Syncope is a transient loss of consciousness that can lead to falls and trauma. It is caused by a temporary disruption of blood flow to the brain. Causes include arrhythmia, heart failure, and acute myocardial infarction.
As the heartbeat normalizes, it naturally regains consciousness, but caution is required as it may be a precursor to sudden death.
Shock is a condition in which blood does not circulate properly and blood flow to important organs cannot be maintained.
Pallor of the face, cold sweat, collapsed state, cyanosis, tachypnea, decreased blood pressure, decreased urine volume, etc. appear, and the pulse is hard to touch and becomes tachycardia. Failure to take appropriate measures immediately can lead to multiple organ failure and death.
Under what conditions should I go to the hospital?
Many heart diseases are asymptomatic for a while even if they develop, as seen in valvular disease. Even in acute myocardial infarction, about half of the patients have no precursor.
However, if you see a doctor after the symptoms appear, or if you have a seizure and are taken to the hospital, the response is often delayed.
Therefore, if you feel a little strange that your body is something different from normal, you should consult a cardiologist as soon as possible.

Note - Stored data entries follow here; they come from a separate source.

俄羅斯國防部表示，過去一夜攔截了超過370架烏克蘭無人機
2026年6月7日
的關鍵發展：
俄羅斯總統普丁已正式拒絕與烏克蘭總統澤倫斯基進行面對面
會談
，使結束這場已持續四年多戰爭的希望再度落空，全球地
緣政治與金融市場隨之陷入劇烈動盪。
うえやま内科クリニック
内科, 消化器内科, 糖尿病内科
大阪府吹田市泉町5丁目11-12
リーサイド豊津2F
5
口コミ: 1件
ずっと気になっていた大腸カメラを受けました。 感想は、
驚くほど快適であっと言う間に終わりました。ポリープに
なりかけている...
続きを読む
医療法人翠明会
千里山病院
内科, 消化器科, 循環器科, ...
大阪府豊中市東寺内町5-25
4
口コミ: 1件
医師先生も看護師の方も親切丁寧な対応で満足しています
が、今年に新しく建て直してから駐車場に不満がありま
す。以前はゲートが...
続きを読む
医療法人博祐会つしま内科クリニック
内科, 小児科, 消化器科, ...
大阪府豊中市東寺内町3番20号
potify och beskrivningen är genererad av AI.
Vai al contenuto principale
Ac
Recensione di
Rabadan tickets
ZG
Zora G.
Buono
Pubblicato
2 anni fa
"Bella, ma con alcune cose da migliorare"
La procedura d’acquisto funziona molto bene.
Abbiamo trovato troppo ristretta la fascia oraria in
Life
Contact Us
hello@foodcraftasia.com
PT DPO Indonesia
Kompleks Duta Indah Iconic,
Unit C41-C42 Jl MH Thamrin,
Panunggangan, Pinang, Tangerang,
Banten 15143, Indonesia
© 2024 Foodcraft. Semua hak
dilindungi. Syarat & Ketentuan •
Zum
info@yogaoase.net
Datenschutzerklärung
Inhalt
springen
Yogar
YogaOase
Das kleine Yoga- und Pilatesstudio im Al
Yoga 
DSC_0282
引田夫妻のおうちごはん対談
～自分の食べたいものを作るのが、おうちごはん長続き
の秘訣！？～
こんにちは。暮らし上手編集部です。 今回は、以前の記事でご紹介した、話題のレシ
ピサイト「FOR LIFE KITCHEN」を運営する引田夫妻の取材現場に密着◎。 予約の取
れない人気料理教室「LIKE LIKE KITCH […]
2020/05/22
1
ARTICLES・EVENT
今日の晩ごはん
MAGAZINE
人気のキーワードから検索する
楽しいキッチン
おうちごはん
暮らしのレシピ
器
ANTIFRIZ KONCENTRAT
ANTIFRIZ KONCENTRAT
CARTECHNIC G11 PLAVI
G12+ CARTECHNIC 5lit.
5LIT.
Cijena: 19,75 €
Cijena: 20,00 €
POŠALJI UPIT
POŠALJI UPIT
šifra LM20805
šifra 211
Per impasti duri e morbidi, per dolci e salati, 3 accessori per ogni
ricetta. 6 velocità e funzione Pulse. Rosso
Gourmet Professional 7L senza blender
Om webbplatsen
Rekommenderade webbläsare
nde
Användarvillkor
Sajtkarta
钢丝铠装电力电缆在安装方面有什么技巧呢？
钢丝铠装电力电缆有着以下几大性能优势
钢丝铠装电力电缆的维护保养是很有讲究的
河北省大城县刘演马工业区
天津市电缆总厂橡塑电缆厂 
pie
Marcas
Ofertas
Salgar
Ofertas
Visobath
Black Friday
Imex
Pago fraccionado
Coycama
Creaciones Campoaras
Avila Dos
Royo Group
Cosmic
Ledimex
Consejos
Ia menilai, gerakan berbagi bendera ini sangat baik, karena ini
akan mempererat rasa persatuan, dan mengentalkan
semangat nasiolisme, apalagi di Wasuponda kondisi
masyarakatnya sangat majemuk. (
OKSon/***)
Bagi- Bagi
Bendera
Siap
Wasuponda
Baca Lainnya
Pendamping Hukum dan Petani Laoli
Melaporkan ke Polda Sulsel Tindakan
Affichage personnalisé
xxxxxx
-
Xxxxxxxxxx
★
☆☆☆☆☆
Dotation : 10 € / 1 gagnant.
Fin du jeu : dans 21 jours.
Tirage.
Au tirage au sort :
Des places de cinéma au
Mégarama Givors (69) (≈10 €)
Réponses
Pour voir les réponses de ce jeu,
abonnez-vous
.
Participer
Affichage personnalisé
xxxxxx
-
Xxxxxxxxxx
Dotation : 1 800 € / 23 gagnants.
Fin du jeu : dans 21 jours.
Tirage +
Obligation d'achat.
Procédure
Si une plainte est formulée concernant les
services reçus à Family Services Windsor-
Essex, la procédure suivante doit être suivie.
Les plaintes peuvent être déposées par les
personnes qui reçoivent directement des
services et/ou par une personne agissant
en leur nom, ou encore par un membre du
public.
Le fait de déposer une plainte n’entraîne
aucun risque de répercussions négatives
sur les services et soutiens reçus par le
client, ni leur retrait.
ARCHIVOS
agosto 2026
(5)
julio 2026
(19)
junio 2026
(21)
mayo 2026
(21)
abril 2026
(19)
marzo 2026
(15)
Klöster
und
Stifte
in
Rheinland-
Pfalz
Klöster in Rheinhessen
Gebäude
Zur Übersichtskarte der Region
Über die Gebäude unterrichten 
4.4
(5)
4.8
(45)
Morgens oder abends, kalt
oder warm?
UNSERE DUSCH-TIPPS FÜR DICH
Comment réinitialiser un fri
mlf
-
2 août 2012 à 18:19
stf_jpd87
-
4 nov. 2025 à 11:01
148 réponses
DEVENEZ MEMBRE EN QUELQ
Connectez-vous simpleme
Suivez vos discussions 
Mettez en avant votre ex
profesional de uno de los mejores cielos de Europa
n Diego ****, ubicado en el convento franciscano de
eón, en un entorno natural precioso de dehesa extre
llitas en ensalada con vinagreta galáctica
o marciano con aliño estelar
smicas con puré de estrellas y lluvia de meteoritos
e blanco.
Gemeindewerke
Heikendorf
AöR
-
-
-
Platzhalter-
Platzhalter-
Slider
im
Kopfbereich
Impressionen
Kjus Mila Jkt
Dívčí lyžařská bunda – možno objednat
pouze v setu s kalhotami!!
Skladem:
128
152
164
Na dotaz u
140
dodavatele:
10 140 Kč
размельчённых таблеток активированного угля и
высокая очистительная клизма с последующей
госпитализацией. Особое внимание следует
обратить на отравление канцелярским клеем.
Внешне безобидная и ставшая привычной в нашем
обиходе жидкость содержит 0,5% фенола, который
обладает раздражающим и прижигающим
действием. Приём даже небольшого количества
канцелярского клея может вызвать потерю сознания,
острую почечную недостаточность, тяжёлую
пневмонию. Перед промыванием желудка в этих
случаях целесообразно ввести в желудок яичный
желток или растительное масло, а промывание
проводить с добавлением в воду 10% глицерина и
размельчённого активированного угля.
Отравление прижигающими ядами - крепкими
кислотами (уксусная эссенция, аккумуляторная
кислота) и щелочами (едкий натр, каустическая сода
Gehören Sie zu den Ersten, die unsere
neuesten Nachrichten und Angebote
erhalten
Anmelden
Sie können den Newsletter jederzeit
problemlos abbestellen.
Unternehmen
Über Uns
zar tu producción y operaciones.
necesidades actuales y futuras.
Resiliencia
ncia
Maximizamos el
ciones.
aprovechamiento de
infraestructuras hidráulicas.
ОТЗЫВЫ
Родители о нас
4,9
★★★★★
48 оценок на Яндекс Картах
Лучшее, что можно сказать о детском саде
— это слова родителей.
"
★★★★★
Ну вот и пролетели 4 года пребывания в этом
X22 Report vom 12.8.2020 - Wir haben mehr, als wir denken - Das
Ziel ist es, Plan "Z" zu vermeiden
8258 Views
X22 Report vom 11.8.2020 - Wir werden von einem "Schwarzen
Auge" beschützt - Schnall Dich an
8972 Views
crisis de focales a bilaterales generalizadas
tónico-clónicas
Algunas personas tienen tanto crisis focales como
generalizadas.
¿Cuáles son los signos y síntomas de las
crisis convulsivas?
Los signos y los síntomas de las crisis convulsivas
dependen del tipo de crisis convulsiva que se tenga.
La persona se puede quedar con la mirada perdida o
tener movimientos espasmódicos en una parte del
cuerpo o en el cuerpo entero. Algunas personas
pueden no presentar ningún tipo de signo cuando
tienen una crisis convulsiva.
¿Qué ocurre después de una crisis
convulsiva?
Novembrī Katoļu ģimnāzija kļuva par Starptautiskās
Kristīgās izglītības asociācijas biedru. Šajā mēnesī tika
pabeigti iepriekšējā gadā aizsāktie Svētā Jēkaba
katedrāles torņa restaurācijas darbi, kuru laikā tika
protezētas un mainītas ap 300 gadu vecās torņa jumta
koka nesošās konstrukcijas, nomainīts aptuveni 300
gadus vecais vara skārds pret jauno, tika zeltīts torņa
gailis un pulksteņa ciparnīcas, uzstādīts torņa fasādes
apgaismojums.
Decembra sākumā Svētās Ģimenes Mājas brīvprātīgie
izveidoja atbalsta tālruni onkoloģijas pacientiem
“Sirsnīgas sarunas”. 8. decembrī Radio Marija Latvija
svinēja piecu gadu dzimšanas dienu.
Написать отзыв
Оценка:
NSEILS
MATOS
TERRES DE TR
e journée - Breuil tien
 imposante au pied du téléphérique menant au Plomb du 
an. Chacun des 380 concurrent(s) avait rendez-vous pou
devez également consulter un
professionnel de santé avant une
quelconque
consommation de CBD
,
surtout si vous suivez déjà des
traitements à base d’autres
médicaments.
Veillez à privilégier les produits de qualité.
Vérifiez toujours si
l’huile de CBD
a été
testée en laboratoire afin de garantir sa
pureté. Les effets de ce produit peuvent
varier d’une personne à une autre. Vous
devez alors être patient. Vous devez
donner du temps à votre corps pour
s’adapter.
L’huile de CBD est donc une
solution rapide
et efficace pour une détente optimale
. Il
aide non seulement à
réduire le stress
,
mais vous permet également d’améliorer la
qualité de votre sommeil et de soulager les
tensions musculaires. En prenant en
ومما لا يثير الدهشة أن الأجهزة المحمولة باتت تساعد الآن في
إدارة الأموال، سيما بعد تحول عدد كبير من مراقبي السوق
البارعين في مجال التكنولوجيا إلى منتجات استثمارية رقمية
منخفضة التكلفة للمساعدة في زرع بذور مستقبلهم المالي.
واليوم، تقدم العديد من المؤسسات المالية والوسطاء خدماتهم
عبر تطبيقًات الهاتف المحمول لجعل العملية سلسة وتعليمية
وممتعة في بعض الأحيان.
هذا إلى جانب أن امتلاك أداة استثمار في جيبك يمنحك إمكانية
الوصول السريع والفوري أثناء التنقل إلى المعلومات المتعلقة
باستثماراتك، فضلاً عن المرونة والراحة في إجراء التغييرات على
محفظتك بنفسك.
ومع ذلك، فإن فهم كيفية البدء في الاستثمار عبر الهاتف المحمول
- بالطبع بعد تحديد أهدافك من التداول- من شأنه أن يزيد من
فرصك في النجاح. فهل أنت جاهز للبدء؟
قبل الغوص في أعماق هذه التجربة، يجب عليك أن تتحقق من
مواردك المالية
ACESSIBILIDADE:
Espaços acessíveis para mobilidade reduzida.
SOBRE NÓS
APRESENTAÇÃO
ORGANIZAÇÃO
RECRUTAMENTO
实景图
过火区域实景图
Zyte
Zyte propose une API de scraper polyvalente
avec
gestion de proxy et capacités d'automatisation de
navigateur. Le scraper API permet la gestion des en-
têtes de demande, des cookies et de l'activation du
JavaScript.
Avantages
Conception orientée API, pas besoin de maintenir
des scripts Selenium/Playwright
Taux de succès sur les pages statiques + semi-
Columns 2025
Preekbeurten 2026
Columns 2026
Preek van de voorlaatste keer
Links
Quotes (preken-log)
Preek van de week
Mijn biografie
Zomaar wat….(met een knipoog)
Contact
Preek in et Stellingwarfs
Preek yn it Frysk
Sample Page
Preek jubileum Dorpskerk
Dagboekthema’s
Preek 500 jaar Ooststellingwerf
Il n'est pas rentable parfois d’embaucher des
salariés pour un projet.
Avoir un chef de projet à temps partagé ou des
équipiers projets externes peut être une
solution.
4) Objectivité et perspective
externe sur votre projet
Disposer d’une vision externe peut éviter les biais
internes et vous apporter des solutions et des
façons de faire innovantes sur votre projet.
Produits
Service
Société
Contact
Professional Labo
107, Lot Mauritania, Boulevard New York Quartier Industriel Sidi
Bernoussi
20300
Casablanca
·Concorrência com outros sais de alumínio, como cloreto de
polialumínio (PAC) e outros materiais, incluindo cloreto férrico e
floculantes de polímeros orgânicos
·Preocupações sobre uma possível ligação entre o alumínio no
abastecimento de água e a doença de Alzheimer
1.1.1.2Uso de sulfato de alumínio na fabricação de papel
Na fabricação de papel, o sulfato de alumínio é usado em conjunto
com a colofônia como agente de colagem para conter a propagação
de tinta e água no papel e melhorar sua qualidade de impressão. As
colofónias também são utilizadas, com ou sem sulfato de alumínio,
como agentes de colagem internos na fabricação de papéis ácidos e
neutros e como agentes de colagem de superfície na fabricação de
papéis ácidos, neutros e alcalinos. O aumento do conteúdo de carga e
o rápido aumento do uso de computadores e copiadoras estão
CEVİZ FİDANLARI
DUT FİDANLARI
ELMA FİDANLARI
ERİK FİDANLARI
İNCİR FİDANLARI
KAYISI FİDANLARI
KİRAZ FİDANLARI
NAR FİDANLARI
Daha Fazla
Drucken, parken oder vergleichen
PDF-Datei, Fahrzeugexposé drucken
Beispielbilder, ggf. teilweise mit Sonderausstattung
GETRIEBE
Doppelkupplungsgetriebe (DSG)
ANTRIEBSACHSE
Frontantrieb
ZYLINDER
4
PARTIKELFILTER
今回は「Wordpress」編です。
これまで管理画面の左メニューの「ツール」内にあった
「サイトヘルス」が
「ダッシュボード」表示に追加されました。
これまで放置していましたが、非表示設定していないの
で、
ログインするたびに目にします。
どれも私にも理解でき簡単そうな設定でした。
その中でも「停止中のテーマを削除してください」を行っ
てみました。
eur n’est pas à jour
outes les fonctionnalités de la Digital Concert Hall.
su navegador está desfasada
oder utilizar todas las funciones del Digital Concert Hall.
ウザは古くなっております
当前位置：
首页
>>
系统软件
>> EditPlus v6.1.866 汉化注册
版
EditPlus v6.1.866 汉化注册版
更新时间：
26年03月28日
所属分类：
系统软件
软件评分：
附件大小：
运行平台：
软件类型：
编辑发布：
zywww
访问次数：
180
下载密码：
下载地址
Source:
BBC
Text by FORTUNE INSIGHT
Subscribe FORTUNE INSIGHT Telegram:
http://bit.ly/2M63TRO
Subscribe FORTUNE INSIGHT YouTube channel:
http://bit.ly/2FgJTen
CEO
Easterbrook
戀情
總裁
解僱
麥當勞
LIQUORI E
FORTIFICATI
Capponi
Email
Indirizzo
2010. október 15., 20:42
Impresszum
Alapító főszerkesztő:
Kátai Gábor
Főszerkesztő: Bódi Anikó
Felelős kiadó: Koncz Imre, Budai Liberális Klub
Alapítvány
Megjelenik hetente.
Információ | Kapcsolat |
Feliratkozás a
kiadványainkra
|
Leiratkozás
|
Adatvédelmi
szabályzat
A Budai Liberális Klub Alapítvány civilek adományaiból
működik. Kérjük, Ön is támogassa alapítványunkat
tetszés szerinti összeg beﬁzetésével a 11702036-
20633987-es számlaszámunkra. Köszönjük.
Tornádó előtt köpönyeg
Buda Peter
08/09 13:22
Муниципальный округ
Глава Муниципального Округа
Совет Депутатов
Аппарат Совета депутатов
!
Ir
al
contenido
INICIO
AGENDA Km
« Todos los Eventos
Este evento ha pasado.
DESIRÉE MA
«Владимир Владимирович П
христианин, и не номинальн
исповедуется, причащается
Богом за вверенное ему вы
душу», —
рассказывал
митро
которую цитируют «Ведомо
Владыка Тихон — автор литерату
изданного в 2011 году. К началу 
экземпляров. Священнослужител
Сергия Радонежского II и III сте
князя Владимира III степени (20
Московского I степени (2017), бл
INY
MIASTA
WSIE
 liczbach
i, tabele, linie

For example, if you’re on stairs or hills that you’ve been comfortable with, you’re out of breath every time you climb, you suddenly gain weight, or you often get up in the water at night, suspect heart failure first.
Many people are optimistic that even if they suddenly have a pain in their chest or feel pressure in their chest, they will be cured if they are at rest, but this is a danger signal for angina pectoris and myocardial infarction. There is a possibility of.
Palpitations may be a sign of arrhythmia or heart failure, and swelling of the limbs may also be a sign of heart failure. If you leave fainting unattended, you may suddenly die. A slight discomfort in your body is a heart-warming warning to you that you should be seen by a doctor early.